Another key aspect of Dollar General’s strategy to stay relevant is its increased spending on grocery options. Dubbed DG Fresh, the new initiative to sell more fresh and frozen goods – which Dollar General plans to increase spending on, hence the bleak earnings forecast – will allow the company to expand its brand name into an increasingly competitive space. That broader appeal in lower-income areas where dollar stores already reign king can only lead to bigger earnings boosts in 2020 and beyond.
And from an investing perspective, the pervasive presence of dollar chains like Dollar General make the company all the more valuable when market participants consider just how undervalued the stock is compared to brand-name giants like Walmart. DG’s price-to earnings (P/E) ratio sits at a reasonable 16.48, compared to Walmart’s 43.46. That means Dollar General’s share price is more undervalued to its earnings than Walmart’s share price is to its own earnings.

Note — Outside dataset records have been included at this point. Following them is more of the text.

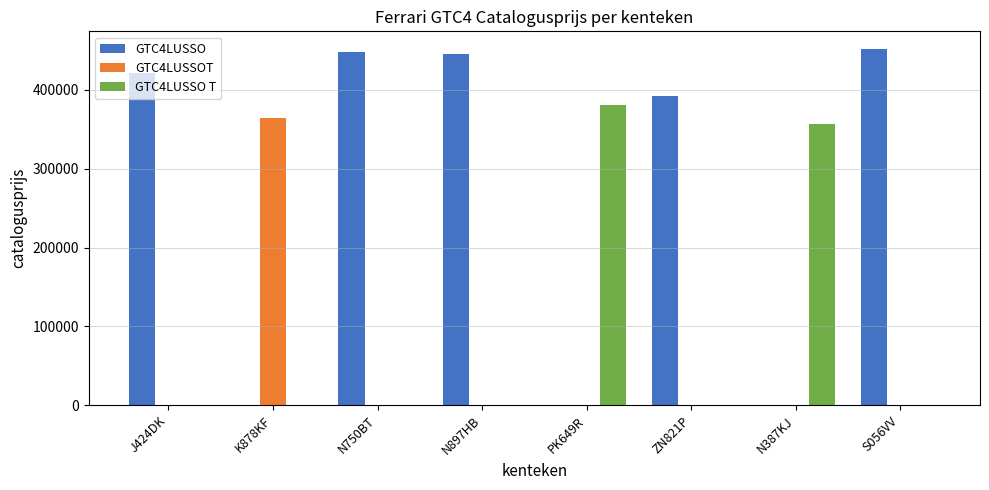

Is the value of GTC4LUSSO at S056VV greater than the value of GTC4LUSSO T at J424DK?

Yes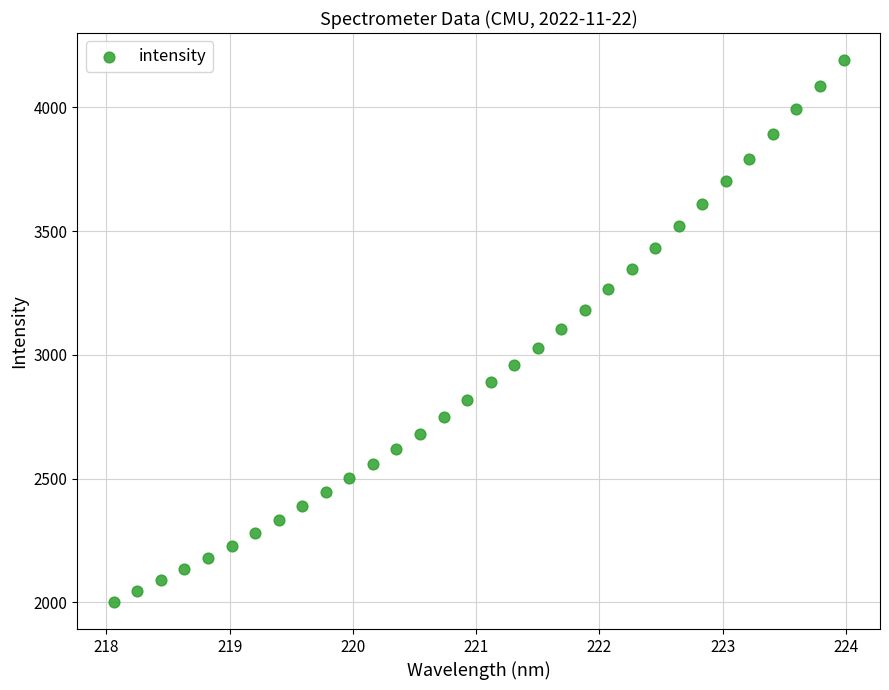

What is the range of Y values (max minus min)?

2188.4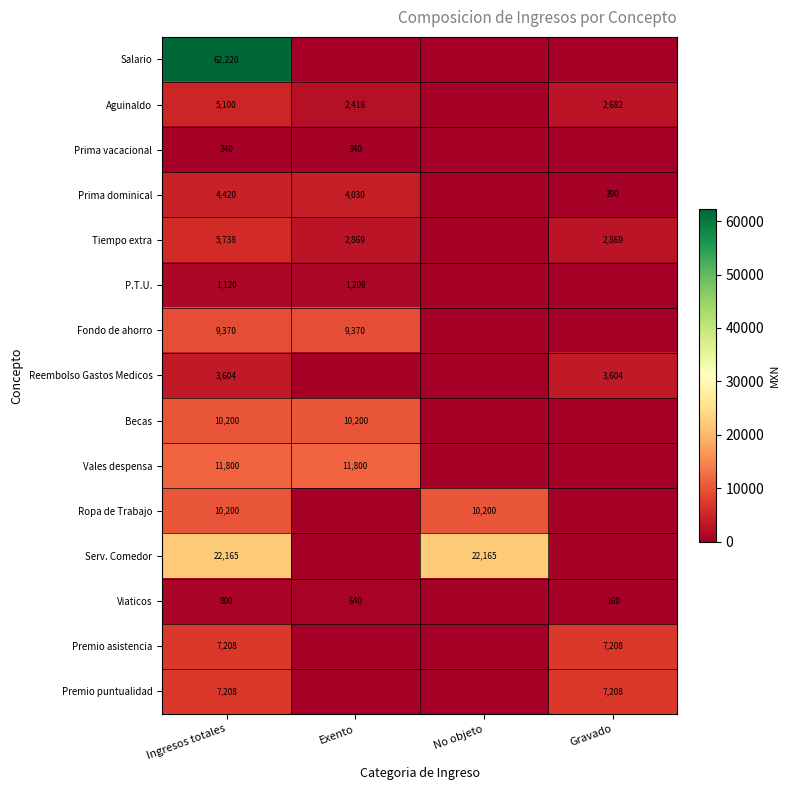

What is the difference between the Aguinaldo values at Ingresos totales and Exento?

2682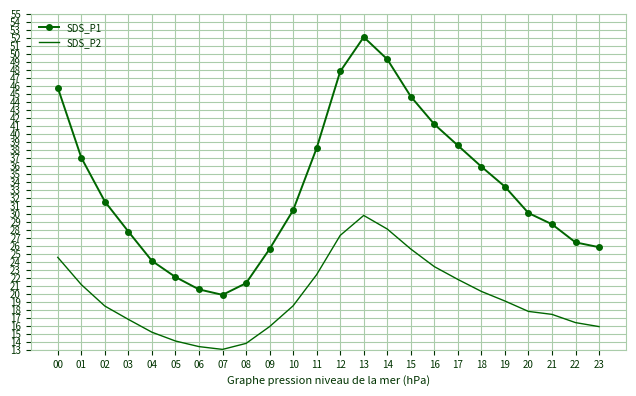

How many interior local valleys does the SDS_P1 series have?

1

While the saying “quality over quantity” can often entice, the opposite is more enticing in the case of Dollar General. Walmart’s massive revenue stream and great strides in building out its e-commerce infrastructure ensure the firm is built to last, but there’s no denying the fact that Dollar General boasts power in numbers.
Furthermore, any value investor with a keen eye on the retail sector can see that Dollar General is grossly underpriced compared to its competitors. Investors may want to consider Thursday’s drop to more than two-month lows a prime opportunity to invest long term in one of America’s most underrated and misrepresented retail chains.